Influenza gets a lot of attention each winter, but respiratory syncytial virus (RSV) and other respiratory viruses have as much or more impact on pediatric populations, particularly certain high-risk groups. But currently there are no vaccines for noninfluenza respiratory viruses. That said, several are under development, for RSV and parainfluenza.
Which groups are likely to get the most benefit from these newer vaccines?
We all are aware of the extra vulnerability to respiratory viruses (RSV being the most frequent) in premature infants, those with chronic lung disease, or those with congenital heart syndromes; such vulnerable patients are not infrequently seen in routine practice.A recent report shined a brighter light on such a group.
Real-world data from a nationwide Canadian surveillance system (CARESS) was used to analyze relative risks of categories of young children who are thought to be vulnerable to respiratory viruses, with a particular focus on those with neuromuscular disease. The CARESS investigators analyzed 12 years’ data on respiratory hospitalizations from among palivizumab-prophylaxed patients (including specific data on RSV when patients were tested for RSV per standard of care).1 Unfortunately, RSV testing was not universal despite hospitalization, so the true incidence of RSV-specific hospitalizations was likely underestimated.
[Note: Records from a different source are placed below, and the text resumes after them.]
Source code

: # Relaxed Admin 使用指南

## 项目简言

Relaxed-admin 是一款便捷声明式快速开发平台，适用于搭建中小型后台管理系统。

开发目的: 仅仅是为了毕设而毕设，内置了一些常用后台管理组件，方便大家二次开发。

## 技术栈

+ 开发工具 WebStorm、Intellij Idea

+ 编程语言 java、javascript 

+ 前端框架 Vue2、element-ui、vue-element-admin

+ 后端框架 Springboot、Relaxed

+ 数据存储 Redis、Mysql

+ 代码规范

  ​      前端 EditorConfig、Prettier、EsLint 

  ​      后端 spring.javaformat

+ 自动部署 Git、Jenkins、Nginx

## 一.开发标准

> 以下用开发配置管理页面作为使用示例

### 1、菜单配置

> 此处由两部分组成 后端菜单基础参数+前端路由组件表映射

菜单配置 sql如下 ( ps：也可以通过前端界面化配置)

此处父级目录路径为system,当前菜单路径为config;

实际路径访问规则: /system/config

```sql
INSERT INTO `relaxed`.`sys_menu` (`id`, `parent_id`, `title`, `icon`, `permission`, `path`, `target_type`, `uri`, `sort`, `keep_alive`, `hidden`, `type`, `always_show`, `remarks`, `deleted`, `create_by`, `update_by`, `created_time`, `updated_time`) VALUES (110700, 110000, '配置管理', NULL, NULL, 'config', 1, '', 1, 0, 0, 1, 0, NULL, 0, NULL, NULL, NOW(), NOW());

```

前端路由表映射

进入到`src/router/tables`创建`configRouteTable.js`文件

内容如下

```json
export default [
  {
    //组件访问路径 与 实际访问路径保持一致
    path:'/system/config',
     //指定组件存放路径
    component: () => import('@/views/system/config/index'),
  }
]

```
Nevertheless, more than 25,000 children from 2005 through 2017 were grouped into three categories of palivizumab-prophylaxed high-risk children: standard indications (SI), n = 20,335; chronic medical conditions (CMD), n = 4,063; and neuromuscular disease (NMD), n = 605. This study is notable for having a relatively large number of neuromuscular disease subjects. Two-thirds of each group were fully palivizumab adherent.
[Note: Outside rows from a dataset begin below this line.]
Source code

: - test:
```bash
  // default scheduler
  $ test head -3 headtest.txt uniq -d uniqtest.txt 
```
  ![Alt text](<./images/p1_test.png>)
The SI group included the standard American Academy of Pediatrics–recommended groups, such as premature infants, congenital heart disease, etc.
The CMD group included conditions that lead clinicians to use palivizumab off label, such as cystic fibrosis, congenital airway anomalies, immunodeficiency, and pulmonary disorders.
The NMD participants were subdivided into two groups. Group 1 comprised general hypotonic neuromuscular diseases such as hypoxic-ischemic encephalopathy, Prader-Willi syndrome, chromosomal disorders, and migration/demyelinating diseases. Group 2 included more severe infantile neuromuscular disorders, such as spinal muscular atrophy, myotonic dystrophy, centronuclear and nemaline myopathy, mitochondrial and glycogen storage myopathies, or arthrogryposis.